Milliarden-Einnahmen möglich Mehrwertsteuer weiterhin wirr: Rechnungshof rügt Lindner
28.05.2024, 17:40 Uhr Artikel anhören
Der Bericht des Bundesrechnungshofes dürfte Finanzminister Lindner nicht gefallen.
(Foto: picture alliance/dpa)
Der Bundeshaushalt 2025 ist löchrig. Finanzminister Lindner erlegt den Ministerien große Sparvorgaben auf. Dabei stellt der Bundesrechnungshof fest, dass der Bund leicht 35 Milliarden Euro mehr einnehmen könnte. Dazu müsste Lindner nur eine eigens angekündigte Reform durchziehen.
Der Bundesrechnungshof (BRH) wirft Finanzminister Christian Lindner laut einem Medienbericht Versäumnisse beim Abbau von Steuervergünstigungen vor. Wie der "Spiegel" berichtete, fordern die Rechnungsprüfer Lindner dazu auf, bestehende Ermäßigungen bei der Mehrwertsteuer zu überprüfen. Es gebe hier ein "erhebliches Potenzial für Steuermehreinnahmen", heißt es demnach in einem aktuellen Gutachten.
Eine grundlegende Reform des ermäßigten Mehrwertsteuersatzes sei "seit Jahren überfällig", zitiert der "Spiegel" aus dem Gutachten. Die steuerliche Begünstigung der Verbraucherinnen und Verbraucher durch die niedrigere Mehrwertsteuer summiere sich auf jährlich rund 35 Milliarden Euro. Lindner solle daher den Katalog der Steuerermäßigungen überarbeiten, denn "diese Mehreinnahmen sind für die Konsolidierung der Staatsfinanzen dringend notwendig".
Der ermäßigte Mehrwertsteuersatz von sieben Prozent soll niedrige Preise für Güter des täglichen Bedarfs ermöglichen und so für mehr soziale Gerechtigkeit sorgen. Darunter fallen vor allem Lebensmittel, aber auch kulturelle Veranstaltungen und Leistungen gemeinnütziger, mildtätiger und kirchlicher Einrichtungen. Auch Beförderungsentgelte werden begünstigt. Auf Druckerzeugnisse wie Zeitungen und Bücher entfallen ebenfalls nur sieben Prozent Mehrwertsteuer.
Ausnahmen nehmen immer weiter zu
Weil die Auswahl der Vergünstigungen teilweise willkürlich scheint, gibt es schon lange eine Debatte, den Großteil davon abzuschaffen. So kommen etwa Verbraucher auch bei der Buchung teurer Hotelübernachtungen in den Genuss des reduzierten Steuersatzes. Zudem gibt es zahlreiche Skurrilitäten, wenn etwa der Kaffee mit einem Schuss Milch mit 19 Prozent besteuert wird, ein Latte macchiato hingegen 7 Prozent. Die würden auch zu erheblichem Bürokratieaufwand etwa für Gastronomen führen.

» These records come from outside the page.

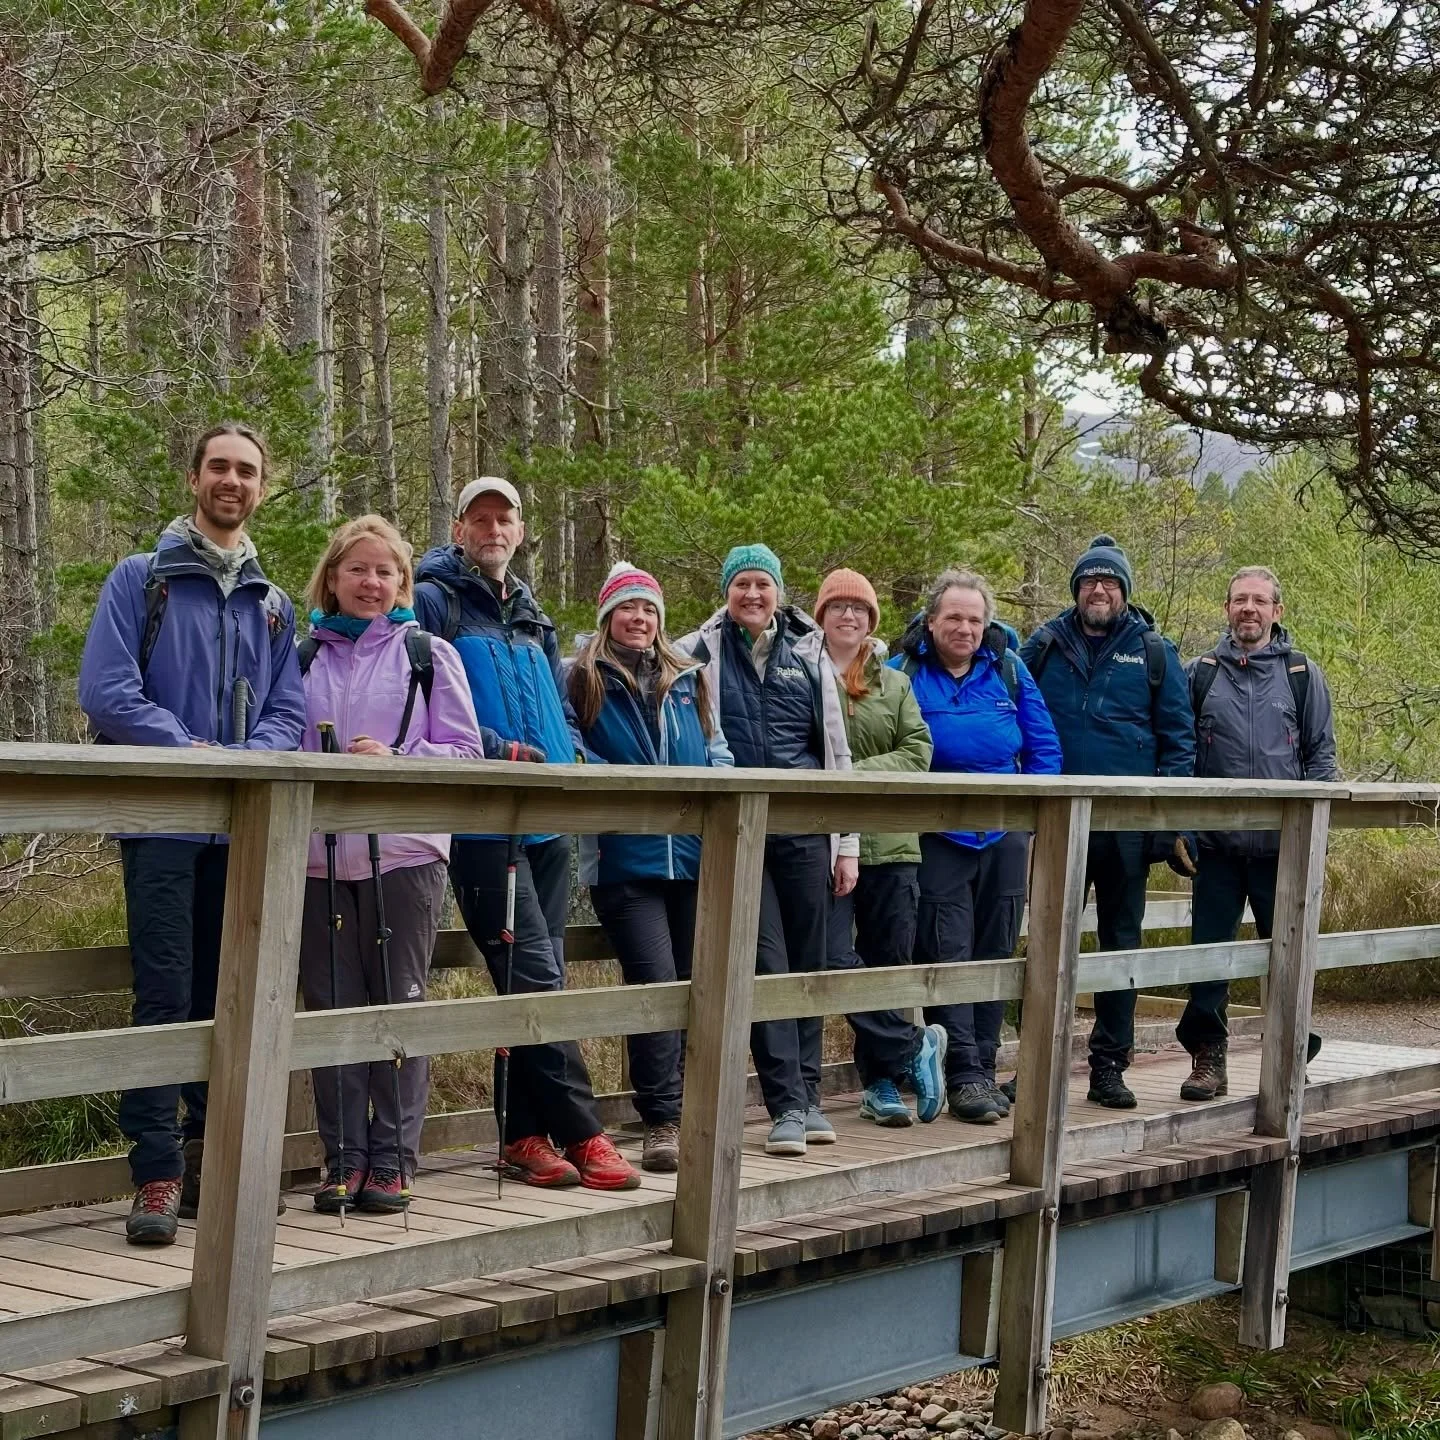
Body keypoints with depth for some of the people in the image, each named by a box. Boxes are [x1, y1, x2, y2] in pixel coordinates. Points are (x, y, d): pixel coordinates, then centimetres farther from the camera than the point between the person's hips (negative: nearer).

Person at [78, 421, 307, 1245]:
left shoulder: (273, 605, 16)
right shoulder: (142, 580, 4)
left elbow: (289, 714, 9)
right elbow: (106, 691, -7)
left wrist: (238, 760, -12)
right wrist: (193, 753, -14)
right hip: (164, 819, -4)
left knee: (227, 998, 8)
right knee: (166, 994, -10)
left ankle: (212, 1161, 16)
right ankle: (158, 1176, -10)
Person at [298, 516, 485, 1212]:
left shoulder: (429, 655, 8)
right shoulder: (306, 659, 14)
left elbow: (465, 752, 3)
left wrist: (396, 760, -13)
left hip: (406, 852, -2)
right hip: (321, 855, 2)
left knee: (400, 1004, 1)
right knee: (332, 1007, 3)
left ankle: (392, 1160, 7)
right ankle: (343, 1160, 11)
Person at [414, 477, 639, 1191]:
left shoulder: (533, 620, 22)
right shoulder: (432, 602, -1)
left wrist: (568, 759, 9)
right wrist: (498, 751, -17)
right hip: (482, 823, -7)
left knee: (536, 982, 8)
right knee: (534, 974, -13)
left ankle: (525, 1135, 13)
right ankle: (579, 1133, -10)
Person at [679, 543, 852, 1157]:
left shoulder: (807, 655, 13)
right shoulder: (699, 655, 6)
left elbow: (836, 753, 14)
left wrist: (847, 844, 11)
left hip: (804, 830, 2)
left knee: (808, 964, 6)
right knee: (766, 966, -8)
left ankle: (807, 1096, 15)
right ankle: (787, 1106, -7)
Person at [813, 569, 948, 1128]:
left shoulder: (894, 684, 15)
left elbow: (918, 753, 3)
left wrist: (858, 771, -10)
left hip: (889, 844, 3)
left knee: (888, 963, 5)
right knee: (834, 961, -15)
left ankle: (880, 1082, 16)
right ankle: (915, 1048, 0)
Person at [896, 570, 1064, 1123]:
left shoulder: (1008, 669, 6)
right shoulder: (905, 673, -3)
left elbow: (1044, 746, 10)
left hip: (1004, 836, 4)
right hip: (938, 840, -3)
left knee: (995, 954, 9)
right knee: (947, 955, -8)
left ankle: (984, 1067, 18)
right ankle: (963, 1072, -6)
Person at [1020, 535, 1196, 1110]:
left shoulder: (1154, 652, 4)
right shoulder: (1044, 647, 7)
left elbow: (1178, 738, 4)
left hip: (1128, 824, -1)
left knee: (1121, 943, 6)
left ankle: (1109, 1066, 13)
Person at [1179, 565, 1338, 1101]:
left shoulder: (1303, 675, 7)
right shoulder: (1200, 673, 8)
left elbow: (1321, 754, 8)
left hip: (1282, 846, -1)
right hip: (1216, 841, 1)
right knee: (1209, 950, 1)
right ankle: (1207, 1059, 9)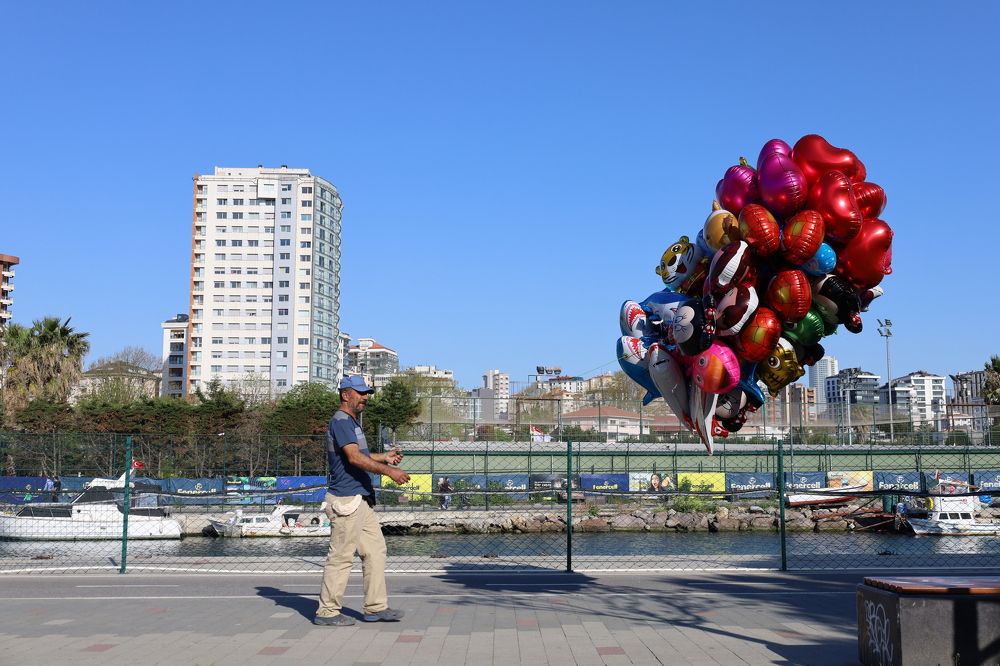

Und, statt den ermäßigten Steuersatz zu reformieren, habe das Bundesfinanzministerium (BMF) laut "Spiegel" immer neue Ausnahmen zugelassen, kritisieren die Prüfer. Von 2010 bis 2021 sei der Umfang der steuerlichen Begünstigungen um 10 Milliarden Euro gestiegen.
In ihrem Gutachten werfen die Rechnungsprüfer Lindner vor, die überfällige Neufassung der Subventionierung am Bundestag vorbei verhindert zu haben. Statt, wie Anfang 2023 versprochen, eine Reformkommission unter Einschluss der ebenfalls betroffenen Länder einzusetzen, habe er nur eine ministeriumsinterne Arbeitsgruppe eingesetzt. Die habe zwar grundsätzlichen Reformbedarf festgestellt, diesen jedoch aus "aktuellen ökonomischen und gesellschaftlichen Gründen als politisch nicht durchsetzbar" abgelehnt.
Diese Ergebnisse habe das Ministerium laut "Spiegel" dem Finanzausschuss des Bundestags verschwiegen, so die Prüfer. Dabei kamen Lindners Fachleute seinerzeit zu ähnlichen Schlussfolgerungen wie der Bundesrechnungshof. Auch sie halten es für ökonomisch effizient, die Umsatzsteuer mit einem weitestgehend einheitlichen Satz zu erheben und nur in begründeten Fällen davon abzuweichen.